According to MBR, car manufacturing represented an estimated 25.6% of domestic steel consumption in Canada in 2015, but demand from the sector could drop if the new government adopts the Trans Pacific Partnership (TPP) trade agreement, which would remove tariffs on Japanese car imports into the country.
“We are mindful of the potential of the implications for Canada’s automotive sector associated with our participation in the TPP,” Galimberti said.
Should consumers take priority?
With UK and Canadian steelmakers facing a plethora of challenges arising from unprecedented global competition, some believe that the interests of steel consumers rather than steel producers should take priority in governmental thinking.
“If the UK steel industry continues to be uncompetitive, it can no longer be sustained and certainly should not be propped up using taxpayers’ money,” Mark Littlewood, director of free-market think tank the Institute of Economic Affairs told Steel First.
“Even with the government allocating subsidies and cutting costs for steelmakers, the industry’s decline seems to be irreversible,” Littlewood said.
“Instead of trying to prevent the inevitable from happening, politicians should do more to help those affected to adapt to this change,” he added. “[Steel] consumers across the continent are now benefiting from cheaper prices.”
Compared to Canada, the UK domestic supply chain is much weaker, with 64.17% of domestic production in 2014 being exported.
In Canada, producers and consumers alike are reliant on each other’s success, given that the majority of domestic steel production is based in Ontario, highlighting the need for just-in-time deliveries to serve end-users such as the automotive industry.
“Given the industry’s extensive domestic supply chain, we believe it’s important to encourage continued investment in the sector and to drive production growth in Canada,” Galimberti said.
In terms of output, the UK and Canadian steel industries are of similar size, but UK steel producers appear to be under far more pressure than their Canadian counterparts.
While Canada is highly exposed to energy prices, it benefits from logistical advantages in the positioning of the automotive industry, and strong government action on dumping to protect producers.

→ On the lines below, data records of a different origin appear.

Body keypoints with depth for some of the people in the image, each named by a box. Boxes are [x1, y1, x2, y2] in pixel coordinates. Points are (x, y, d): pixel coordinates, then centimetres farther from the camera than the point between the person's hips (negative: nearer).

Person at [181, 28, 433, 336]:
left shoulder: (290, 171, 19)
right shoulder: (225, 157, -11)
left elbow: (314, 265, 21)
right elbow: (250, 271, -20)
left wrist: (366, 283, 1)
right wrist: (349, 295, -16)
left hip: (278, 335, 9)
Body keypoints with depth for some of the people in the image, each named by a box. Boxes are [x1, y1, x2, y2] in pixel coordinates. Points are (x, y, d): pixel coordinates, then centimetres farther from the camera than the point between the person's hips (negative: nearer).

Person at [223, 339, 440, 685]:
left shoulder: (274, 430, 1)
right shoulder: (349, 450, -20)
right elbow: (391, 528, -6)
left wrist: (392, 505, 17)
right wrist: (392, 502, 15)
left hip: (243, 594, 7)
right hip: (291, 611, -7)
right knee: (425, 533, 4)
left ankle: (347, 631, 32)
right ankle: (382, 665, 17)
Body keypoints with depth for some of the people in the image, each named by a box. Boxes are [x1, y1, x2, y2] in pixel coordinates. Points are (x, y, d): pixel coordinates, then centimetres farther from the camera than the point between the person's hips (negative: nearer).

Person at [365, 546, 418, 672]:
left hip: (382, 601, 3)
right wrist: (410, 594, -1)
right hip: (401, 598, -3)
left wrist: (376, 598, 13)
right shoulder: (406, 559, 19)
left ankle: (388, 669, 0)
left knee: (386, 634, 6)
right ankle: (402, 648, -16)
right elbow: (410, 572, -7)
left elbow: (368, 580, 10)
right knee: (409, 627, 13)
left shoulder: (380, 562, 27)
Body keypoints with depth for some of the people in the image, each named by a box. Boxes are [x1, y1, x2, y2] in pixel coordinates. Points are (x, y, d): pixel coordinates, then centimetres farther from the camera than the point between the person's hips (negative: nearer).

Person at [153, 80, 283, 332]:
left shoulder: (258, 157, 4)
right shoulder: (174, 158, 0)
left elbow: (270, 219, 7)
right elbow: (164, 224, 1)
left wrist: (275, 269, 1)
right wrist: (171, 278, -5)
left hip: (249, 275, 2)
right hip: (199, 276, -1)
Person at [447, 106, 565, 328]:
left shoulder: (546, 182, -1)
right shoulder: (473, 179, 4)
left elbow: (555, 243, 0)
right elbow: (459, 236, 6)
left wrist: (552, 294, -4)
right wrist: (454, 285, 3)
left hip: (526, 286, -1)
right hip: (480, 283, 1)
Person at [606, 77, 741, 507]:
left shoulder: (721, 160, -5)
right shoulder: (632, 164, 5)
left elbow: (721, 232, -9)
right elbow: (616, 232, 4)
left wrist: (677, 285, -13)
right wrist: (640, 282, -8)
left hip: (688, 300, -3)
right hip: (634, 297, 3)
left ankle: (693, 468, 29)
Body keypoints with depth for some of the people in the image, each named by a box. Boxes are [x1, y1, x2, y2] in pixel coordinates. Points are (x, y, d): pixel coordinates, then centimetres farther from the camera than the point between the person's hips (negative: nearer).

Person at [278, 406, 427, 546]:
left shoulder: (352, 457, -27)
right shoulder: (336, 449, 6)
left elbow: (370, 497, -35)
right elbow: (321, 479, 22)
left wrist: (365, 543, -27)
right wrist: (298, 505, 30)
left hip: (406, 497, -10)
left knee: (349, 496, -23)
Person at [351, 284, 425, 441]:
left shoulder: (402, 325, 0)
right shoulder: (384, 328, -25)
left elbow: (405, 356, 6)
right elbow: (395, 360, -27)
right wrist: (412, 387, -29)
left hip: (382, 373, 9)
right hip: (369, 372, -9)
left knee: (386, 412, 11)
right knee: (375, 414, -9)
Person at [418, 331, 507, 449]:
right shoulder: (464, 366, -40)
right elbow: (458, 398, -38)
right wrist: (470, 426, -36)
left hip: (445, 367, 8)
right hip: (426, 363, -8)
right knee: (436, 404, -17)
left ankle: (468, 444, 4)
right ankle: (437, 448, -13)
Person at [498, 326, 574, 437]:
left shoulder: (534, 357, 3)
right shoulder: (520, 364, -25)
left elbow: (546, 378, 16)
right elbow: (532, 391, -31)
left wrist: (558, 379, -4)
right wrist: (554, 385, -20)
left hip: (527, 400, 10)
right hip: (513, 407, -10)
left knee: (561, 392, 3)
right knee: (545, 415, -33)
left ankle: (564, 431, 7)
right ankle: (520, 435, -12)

Meanwhile, the UK has been hit by a combination of home-grown issues, such as a poor supply chain and inefficient logistics, as well as burdensome environmental policies and sluggish EU action on the influx of cheap imports.
The Canadian steel industry faces tough challenges, but altogether fewer of them, and benefits from a political will to protect domestic steel production. The road ahead for the UK steel industry, on the other hand, looks much more bleak.
In a comparative approach, Steel First and sister company AMM examine whether the steel sectors in the UK and Canada are too small to survive or too big to fail.